No início da década de 1990, dois dos maiores fenômenos da cultura pop uniram forças em uma colaboração que poucos imaginavam. De um lado estava Michael Jackson, o Rei do Pop, dono de uma carreira que redefinia a indústria musical. Do outro, Os Simpsons, desenho animado que rapidamente se transformava em um sucesso mundial.
O encontro entre esses dois gigantes resultou em um projeto que ultrapassou a televisão e entrou para a história da música. Mais do que uma simples parceria, foi a união de dois ícones que marcaram uma geração.
Em dezembro de 1990, quando Os Simpsons já eram o desenho mais popular do mundo, a Geffen Records propôs aos criadores Matt Groening, James L. Brooks e Sam Simon a produção de um álbum inspirado na série.
A ideia parecia promissora, mas precisava de algo capaz de chamar a atenção do público. Foi nesse momento que Michael Jackson, que já era fã declarado da animação, decidiu participar do projeto.
O nascimento de um sucesso mundial
A colaboração deu origem ao álbum The Simpsons Sing the Blues, lançado no fim de 1990. Trabalhando ao lado do produtor e compositor Bryan Loren, Michael escreveu e colaborou na produção de Do the Bartman, música inspirada em Bart Simpson que rapidamente se tornou um dos maiores sucessos ligados à série.
A canção carregava o humor característico de Os Simpsons, mas também trazia o estilo musical inconfundível de Michael Jackson. O resultado foi uma combinação que conquistou fãs da animação e da música ao redor do mundo.
O sucesso foi imediato.
O álbum alcançou a 3ª posição na Billboard 200 e vendeu mais de 2 milhões de cópias, tornando-se um dos projetos musicais mais bem-sucedidos baseados em uma série de televisão.

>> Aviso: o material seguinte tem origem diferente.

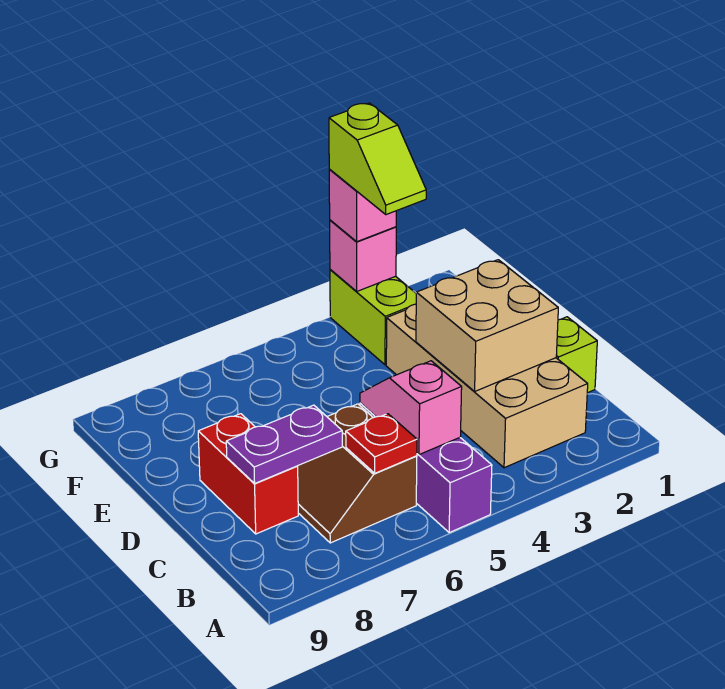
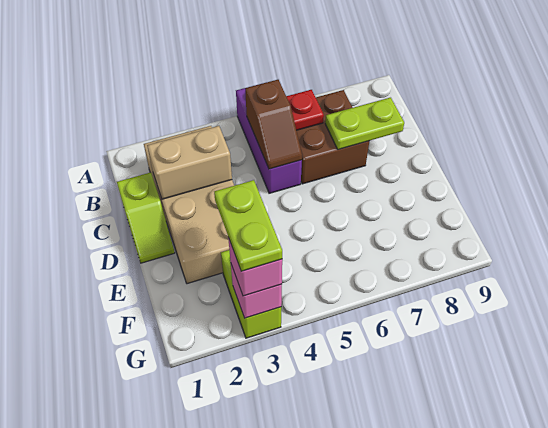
pink 1x2 slope [360,361,462,455] -> brown 1x2 slope [245,80,302,169]
brown 2x2 slope [298,404,417,543] -> brown 2x2 brick [296,90,369,184]
tan 2x2 brick [416,260,558,391] -> tan 1x2 brick [147,126,232,199]
purple 1x2 plate [226,405,342,483] -> lime 1x2 plate [325,98,404,150]
red 1x2 brick [198,414,298,534] -> none
lime 1x2 slope [329,103,426,215] -> lime 1x2 plate [214,180,282,271]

Segundo John Boylan, produtor do álbum, a participação de Michael foi determinante para esse resultado. Embora Os Simpsons já fossem um enorme fenômeno de audiência e merchandising, foi a presença do artista que deu ao projeto uma dimensão ainda maior, ampliando seu alcance e sua credibilidade no mercado musical.
Um legado que continua sendo lembrado
Mais de três décadas depois, The Simpsons Sing the Blues continua sendo lembrado como um dos encontros mais marcantes entre a música e a televisão.
A participação de Michael Jackson foi muito além de escrever uma música. Sua criatividade, experiência em estúdio e visão artística ajudaram a transformar o álbum em um fenômeno internacional, consolidando ainda mais a presença de Os Simpsons na cultura pop.
Anos depois, em 2019, essa relação ganhou novos capítulos. Após o lançamento de um mocumentário que trouxe novamente acusações contra Michael Jackson, os produtores da série decidiram retirar de circulação o episódio “Stark Raving Dad”, no qual o Rei do Pop participou como dublador.
A decisão gerou debates entre fãs e principalmente porque a contribuição de Michael para a história de Os Simpsons já fazia parte da memória da série muito antes dessa medida.
Apesar dessa controvérsia, a influência de Michael Jackson no universo de Os Simpsons permanece evidente. Sua colaboração ajudou a impulsionar um dos álbuns mais importantes ligados à animação e reforçou como sua criatividade ultrapassava os limites da música, alcançando também a televisão e a cultura popular.
Décadas depois, essa parceria continua sendo lembrada como um encontro histórico entre dois dos maiores símbolos do entretenimento mundial.